December 19, 2009

Using a quadrature encoder (rotary switch) with Arduino

I've found several sites and posts explaining how to use a quadrature encoder with an Arduino, but wasn't completely satisfied with any of the methods used. Perhaps part of the problem is with the encoder I'm using: it's part #COM-09117 at Sparkfun.com.

This encoder has twelve detents per rotation, and each detent covers one complete cycle of Gray code. This means that the most common method of reading the knob counts four steps per detent, which isn't what I wanted.
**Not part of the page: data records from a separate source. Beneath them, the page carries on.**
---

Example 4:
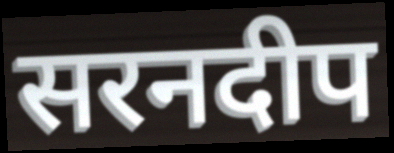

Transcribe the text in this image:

सरनदीप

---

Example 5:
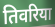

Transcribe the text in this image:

तिवरिया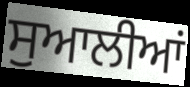
ਸੁਆਲੀਆਂ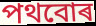
পথবোৰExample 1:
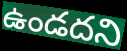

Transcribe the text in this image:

ఉండదని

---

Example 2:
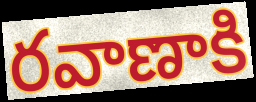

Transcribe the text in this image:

రవాణాకి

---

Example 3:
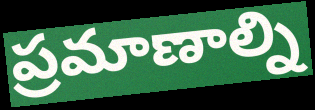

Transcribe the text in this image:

ప్రమాణాల్ని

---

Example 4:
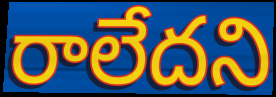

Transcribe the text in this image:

రాలేదని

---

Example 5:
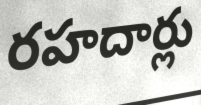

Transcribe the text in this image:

రహదార్లు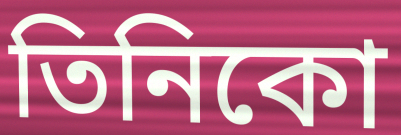
তিনিকোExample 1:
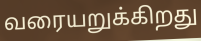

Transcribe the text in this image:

வரையறுக்கிறது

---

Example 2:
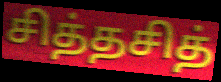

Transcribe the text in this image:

சித்தசித்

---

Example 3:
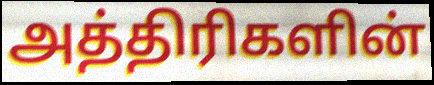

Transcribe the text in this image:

அத்திரிகளின்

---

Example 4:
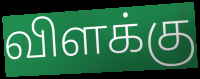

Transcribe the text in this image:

விளக்கு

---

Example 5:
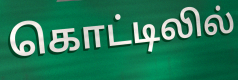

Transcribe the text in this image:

கொட்டிலில்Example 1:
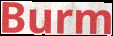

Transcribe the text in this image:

Burm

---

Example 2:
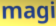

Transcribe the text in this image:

magi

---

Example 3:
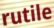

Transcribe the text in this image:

rutile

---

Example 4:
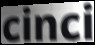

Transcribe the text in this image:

cinci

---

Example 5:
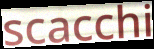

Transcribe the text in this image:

scacchi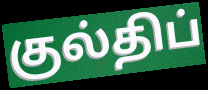
குல்திப்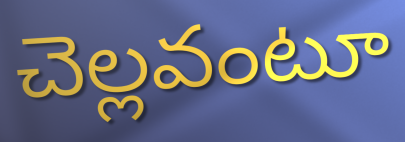
చెల్లవంటూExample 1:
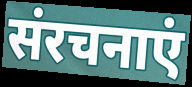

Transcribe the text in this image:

संरचनाएं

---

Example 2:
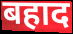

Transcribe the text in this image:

बहाद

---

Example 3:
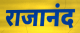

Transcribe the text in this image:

राजानंद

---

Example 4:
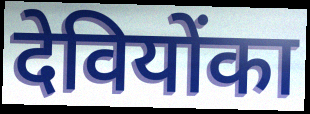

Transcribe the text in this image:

देवियोंका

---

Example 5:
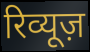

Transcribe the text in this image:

रिव्यूज़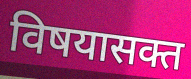
विषयासक्त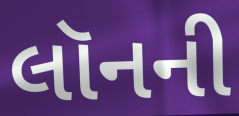
લૉનનીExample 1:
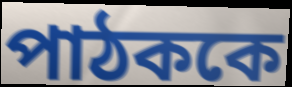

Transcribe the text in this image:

পাঠককে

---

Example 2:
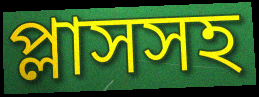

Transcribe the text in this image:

প্লাসসহ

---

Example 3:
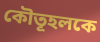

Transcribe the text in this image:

কৌতূহলকে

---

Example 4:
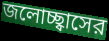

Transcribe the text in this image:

জলোচ্ছ্বাসের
So, backing up a bit... Here's how one of these things works. Instead of separate pins for each position as the knob turns, there are two pins (A and B) that produce offset pulses. The direction of the offset indicates the direction of the rotation.
As you can see from the diagram, as you rotate the knob clockwise, the pulses from A lead the pulses from B. Rotating counterclockwise, the pulses from B come first.

The detent spacing is marked on the diagram as "one notch", and if you just keep track of changes on  A and B there are four steps between detent positions. There is an event that happens only once per detent, though: that is a falling (or rising) edge on either A or B. So what I did is run an interrupt on the falling edge of A. Clockwise, B is high when A has its falling edge (at point 1) and counterclockwise B is low when A has its falling edge (at point 2). The interrupt routine just reads B, and adjusts the recorded position of the knob accordingly.

I connected one quadrature pin to Arduino pin 2 and the other to Arduino pin 3. Pin 2 is interrupt 0 for the Arduino. Here's my code:

/* knobtest.pde
Test of optical encoder (Gray scale)
Eric Ayars
*/

byte Blinker = 13;
int Delay = 250;
byte A = 2;        // One quadrature pin
byte B = 3;        // the other quadrature pin
volatile int Rotor = 0;

void setup() {

    // set DIO pins
    pinMode(Blinker, OUTPUT);
    pinMode(A, INPUT);
    pinMode(B, INPUT);

    // Turn on pullup resistors
    digitalWrite(A, HIGH);
    digitalWrite(B, HIGH);

    // Attach interrupt to pin A
    attachInterrupt(0, UpdateRotation, FALLING);

    // Use serial port to keep user informed of rotation
    Serial.begin(9600);
}

void loop() {
    // Basic blink program here: interrupt comes in as needed.
    digitalWrite(Blinker, HIGH);
    delay(Delay);
    digitalWrite(Blinker, LOW);
    delay(Delay);
}

void UpdateRotation() {
    // This is the subroutine that runs every time pin 2
    // switches from high to low.

    if (digitalRead(B)) {
        Rotor++;
    } else {
        Rotor--;
    }
    Serial.println(Rotor, DEC);
}


The program blinks the LED on pin 13 at a frequency of roughly 2 Hz, but any time the knob is turned it sends the new position out the serial line and then goes back to blinking.

I wouldn't recommend this method if the exact position of the knob is critical. It works great as a user input device, though.